++++ Study text ++++

Query Optimization

Master query optimization techniques to achieve maximum performance from Geode. This section covers indexing strategies, query analysis with EXPLAIN/PROFILE, materialized views, and performance tuning best practices.

Overview

Query performance is critical for production applications. Geode provides powerful optimization tools including a cost-based optimizer (CBO), six index types, EXPLAIN/PROFILE analysis, and materialized views. Understanding these tools and applying optimization techniques can improve query performance by orders of magnitude.

The query optimizer automatically selects optimal execution plans based on statistics, but understanding index selection, query patterns, and execution plans enables you to design schemas and write queries that maximize performance. Whether you’re optimizing a slow query or designing for performance from the start, this section provides the knowledge you need.

Key Optimization Strategies

Index Selection

Choose the right index type for your access patterns:

B-tree: Range queries, sorting, ordered traversal
Hash: Exact match lookups with O(1) average case
HNSW: Vector similarity search (K-NN)
R-tree: Geospatial queries (bounding box, radius)
Full-text: Text search with BM25 ranking
Patricia Trie: IP prefix matching (CIDR)

++++ Supplied records ++++

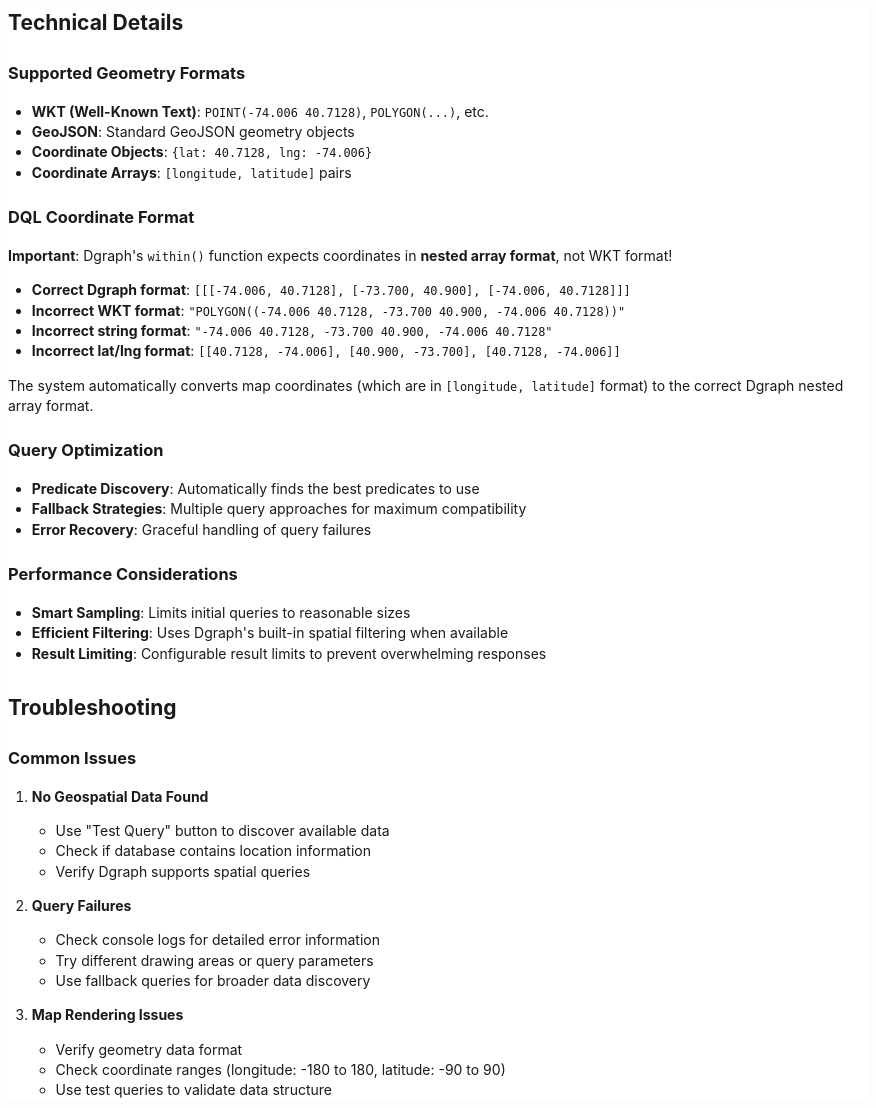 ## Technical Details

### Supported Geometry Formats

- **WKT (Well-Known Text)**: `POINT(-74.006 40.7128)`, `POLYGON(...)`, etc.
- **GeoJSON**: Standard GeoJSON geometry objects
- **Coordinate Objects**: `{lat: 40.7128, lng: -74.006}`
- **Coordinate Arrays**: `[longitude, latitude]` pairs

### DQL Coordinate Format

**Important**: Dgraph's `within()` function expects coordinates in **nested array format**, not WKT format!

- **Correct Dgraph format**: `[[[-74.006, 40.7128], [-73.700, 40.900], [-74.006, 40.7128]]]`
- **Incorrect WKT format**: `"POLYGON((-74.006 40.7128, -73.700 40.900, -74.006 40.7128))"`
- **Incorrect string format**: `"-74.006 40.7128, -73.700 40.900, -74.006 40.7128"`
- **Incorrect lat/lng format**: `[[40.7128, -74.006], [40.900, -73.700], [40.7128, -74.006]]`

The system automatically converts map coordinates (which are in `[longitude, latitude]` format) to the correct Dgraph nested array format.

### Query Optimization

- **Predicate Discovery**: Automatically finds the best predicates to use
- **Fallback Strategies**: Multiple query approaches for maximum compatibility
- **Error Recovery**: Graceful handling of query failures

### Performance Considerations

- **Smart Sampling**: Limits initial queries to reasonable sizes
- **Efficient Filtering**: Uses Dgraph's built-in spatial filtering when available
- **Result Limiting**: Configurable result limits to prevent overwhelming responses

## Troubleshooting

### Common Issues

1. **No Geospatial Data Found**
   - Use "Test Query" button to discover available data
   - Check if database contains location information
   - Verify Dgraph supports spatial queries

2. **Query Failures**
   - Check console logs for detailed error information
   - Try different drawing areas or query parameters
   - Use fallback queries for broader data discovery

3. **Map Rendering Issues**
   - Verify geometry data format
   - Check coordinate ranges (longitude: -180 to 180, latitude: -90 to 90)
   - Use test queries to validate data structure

++++
++++ Supplied records ++++

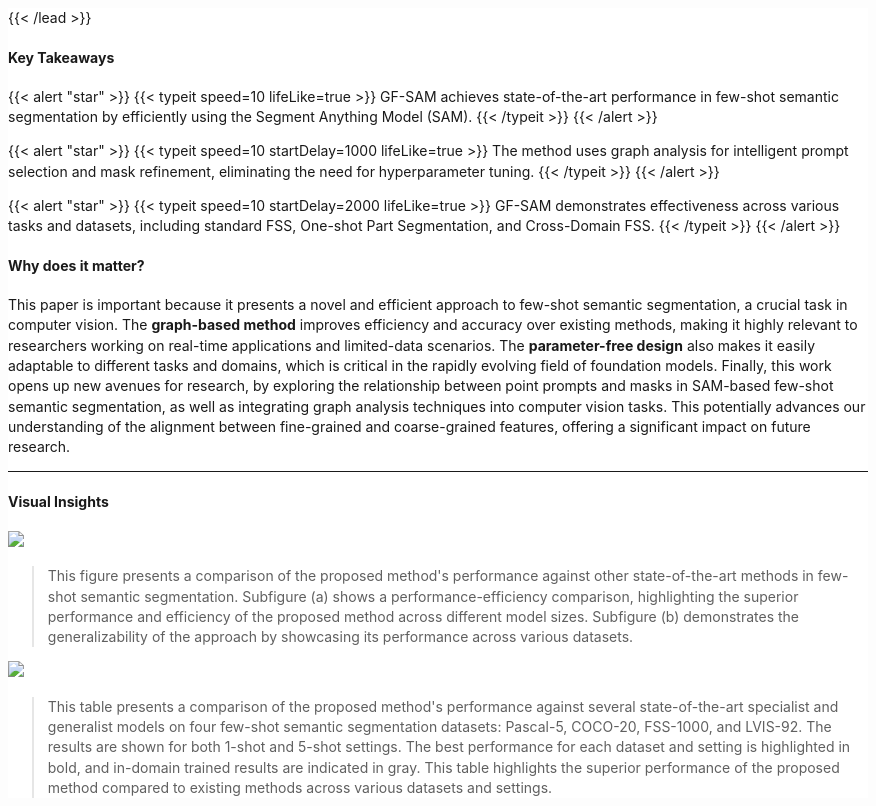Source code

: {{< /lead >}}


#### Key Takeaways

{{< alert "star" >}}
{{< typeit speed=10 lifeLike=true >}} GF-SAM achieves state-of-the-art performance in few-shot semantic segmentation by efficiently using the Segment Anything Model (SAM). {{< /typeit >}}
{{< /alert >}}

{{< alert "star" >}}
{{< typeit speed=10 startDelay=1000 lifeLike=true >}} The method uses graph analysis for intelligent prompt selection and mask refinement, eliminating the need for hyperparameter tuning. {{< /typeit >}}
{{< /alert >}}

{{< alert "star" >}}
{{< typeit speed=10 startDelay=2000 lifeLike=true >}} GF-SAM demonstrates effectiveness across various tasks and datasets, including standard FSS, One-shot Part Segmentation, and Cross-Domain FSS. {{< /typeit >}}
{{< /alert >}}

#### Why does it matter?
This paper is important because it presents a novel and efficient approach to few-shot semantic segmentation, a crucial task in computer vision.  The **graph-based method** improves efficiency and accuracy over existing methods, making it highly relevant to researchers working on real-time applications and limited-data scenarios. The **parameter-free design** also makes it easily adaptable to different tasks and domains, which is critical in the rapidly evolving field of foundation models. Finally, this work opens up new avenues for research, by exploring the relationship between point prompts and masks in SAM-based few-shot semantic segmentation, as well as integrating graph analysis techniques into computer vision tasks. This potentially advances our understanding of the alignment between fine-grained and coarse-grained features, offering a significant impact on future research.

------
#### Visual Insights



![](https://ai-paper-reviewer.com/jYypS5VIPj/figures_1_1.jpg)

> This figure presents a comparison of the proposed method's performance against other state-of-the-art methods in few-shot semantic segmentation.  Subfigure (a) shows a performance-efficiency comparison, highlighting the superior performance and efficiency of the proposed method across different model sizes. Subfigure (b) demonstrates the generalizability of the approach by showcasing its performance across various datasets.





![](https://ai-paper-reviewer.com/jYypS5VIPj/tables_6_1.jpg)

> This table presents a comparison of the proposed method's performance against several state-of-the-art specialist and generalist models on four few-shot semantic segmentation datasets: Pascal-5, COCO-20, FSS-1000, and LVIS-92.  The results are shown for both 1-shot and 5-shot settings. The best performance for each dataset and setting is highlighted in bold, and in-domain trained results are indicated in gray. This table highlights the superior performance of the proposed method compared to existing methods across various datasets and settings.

++++
++++ Supplied records ++++

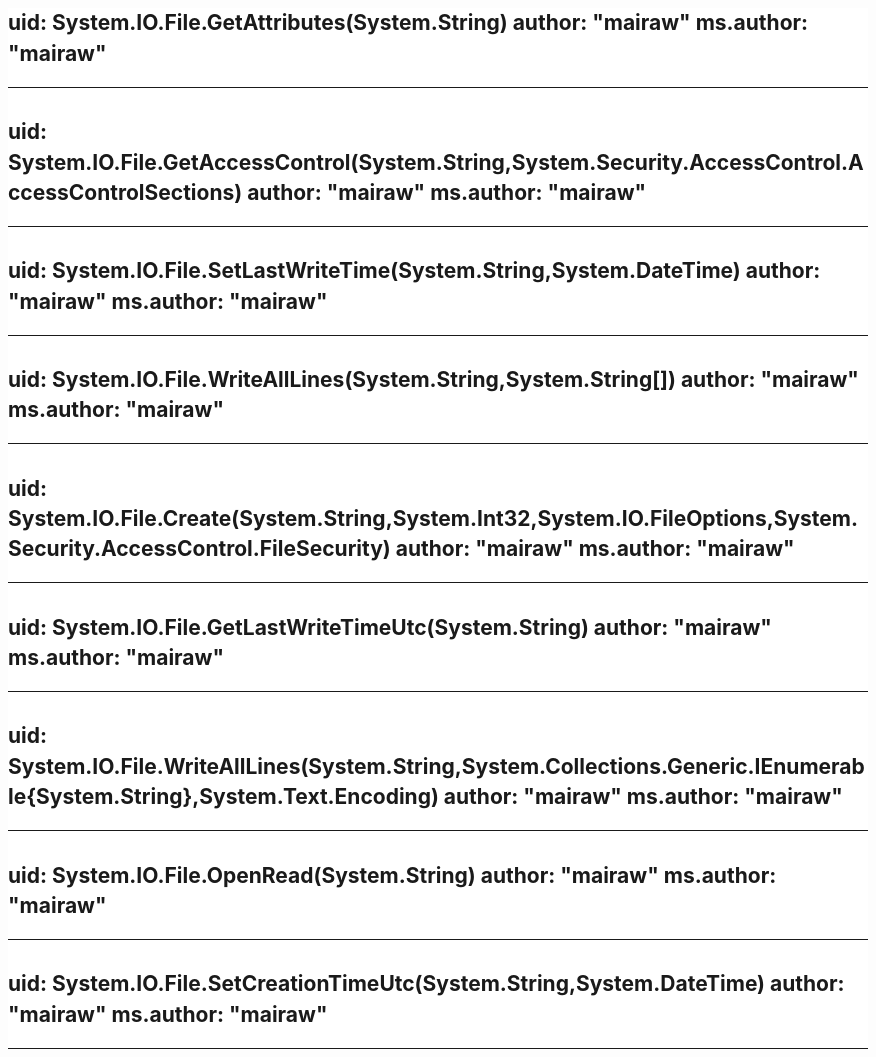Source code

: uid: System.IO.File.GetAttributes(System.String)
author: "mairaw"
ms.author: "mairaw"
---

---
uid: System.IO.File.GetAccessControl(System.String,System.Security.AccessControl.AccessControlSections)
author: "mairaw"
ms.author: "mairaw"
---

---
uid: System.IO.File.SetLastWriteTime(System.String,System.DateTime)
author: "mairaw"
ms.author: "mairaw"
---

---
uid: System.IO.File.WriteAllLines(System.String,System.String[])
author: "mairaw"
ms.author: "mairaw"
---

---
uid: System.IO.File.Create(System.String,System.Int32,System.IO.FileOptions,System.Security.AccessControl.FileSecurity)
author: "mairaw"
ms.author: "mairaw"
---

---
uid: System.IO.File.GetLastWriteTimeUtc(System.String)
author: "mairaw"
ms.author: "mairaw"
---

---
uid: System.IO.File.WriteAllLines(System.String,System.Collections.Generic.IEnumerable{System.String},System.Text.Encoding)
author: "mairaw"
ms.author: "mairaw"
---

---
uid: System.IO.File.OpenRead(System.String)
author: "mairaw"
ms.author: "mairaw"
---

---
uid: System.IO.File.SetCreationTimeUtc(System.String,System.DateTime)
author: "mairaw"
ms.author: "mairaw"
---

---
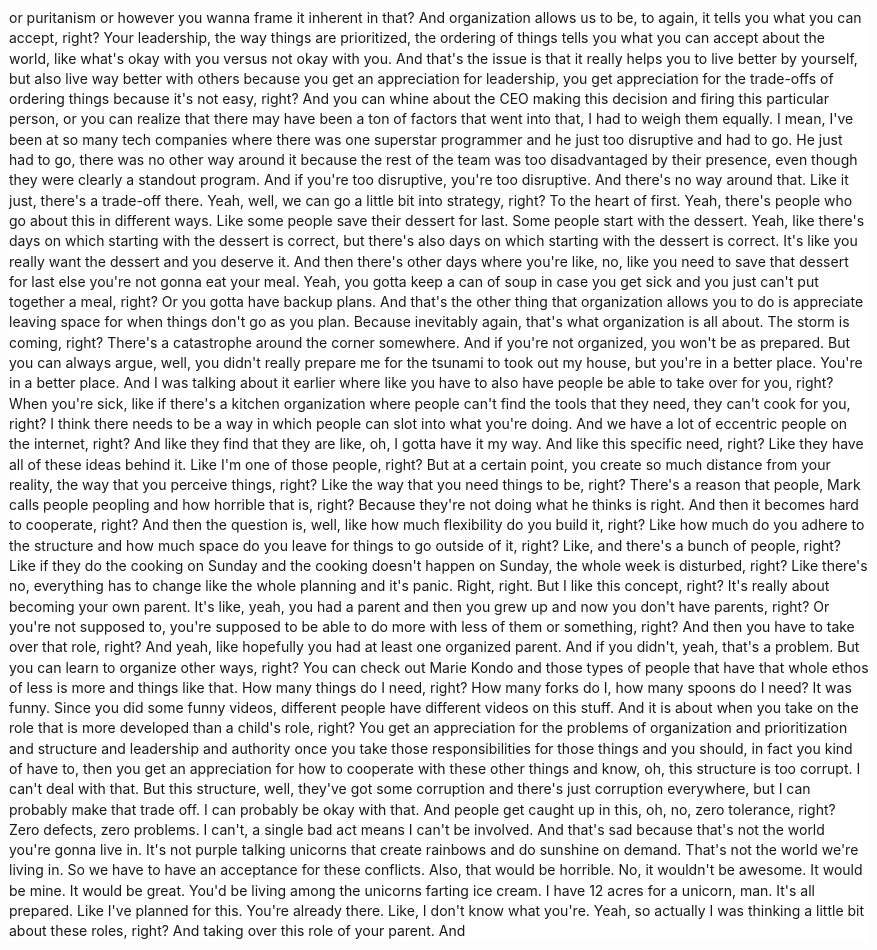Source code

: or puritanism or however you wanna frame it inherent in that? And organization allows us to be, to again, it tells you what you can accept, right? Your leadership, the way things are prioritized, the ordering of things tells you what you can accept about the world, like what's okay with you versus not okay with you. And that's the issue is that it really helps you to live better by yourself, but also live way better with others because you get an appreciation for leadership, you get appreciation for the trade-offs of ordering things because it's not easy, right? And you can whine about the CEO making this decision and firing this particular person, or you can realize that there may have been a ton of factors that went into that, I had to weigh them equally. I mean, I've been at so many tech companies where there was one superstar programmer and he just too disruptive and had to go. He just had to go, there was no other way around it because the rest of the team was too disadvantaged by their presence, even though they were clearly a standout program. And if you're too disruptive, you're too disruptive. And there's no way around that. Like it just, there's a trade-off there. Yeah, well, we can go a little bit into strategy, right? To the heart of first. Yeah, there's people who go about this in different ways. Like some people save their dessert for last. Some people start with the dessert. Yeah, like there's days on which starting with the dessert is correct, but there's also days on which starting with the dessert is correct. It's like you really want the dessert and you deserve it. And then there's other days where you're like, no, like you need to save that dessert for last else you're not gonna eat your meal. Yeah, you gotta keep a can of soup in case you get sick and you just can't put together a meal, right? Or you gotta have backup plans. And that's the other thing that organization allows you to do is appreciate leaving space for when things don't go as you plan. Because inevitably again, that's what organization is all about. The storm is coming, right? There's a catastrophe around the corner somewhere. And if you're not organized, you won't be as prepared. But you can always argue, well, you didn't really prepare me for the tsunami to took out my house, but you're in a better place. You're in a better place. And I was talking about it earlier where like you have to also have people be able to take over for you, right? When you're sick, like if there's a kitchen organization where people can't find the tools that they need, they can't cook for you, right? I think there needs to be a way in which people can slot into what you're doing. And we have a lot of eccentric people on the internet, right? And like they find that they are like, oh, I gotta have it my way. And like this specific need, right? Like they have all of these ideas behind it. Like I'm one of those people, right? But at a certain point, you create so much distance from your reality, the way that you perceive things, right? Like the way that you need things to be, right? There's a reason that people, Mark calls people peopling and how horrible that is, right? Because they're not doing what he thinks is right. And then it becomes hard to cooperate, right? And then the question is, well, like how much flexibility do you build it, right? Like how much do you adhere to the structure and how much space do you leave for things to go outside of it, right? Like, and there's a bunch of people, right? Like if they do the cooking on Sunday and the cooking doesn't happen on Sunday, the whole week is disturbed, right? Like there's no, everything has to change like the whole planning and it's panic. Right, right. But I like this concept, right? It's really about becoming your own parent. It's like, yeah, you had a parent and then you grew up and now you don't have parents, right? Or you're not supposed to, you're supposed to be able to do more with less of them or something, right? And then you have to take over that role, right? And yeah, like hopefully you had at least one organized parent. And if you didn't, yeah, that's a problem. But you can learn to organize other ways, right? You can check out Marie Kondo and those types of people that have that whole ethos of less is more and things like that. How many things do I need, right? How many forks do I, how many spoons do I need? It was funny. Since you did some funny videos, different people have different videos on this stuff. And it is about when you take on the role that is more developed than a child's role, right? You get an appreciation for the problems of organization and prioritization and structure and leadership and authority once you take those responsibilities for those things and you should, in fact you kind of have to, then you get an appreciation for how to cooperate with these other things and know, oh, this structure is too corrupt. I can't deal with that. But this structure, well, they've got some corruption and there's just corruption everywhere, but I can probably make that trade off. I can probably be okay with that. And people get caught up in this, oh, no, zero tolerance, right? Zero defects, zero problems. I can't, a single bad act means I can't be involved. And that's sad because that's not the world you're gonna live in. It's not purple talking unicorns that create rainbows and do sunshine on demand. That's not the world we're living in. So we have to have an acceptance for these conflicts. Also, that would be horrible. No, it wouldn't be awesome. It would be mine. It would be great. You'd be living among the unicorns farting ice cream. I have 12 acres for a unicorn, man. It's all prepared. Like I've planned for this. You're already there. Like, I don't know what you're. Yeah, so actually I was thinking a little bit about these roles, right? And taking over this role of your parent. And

++++

Work instructions: In the query optimization text, which index type is recommended for IP prefix matching?

Expected output: Patricia Trie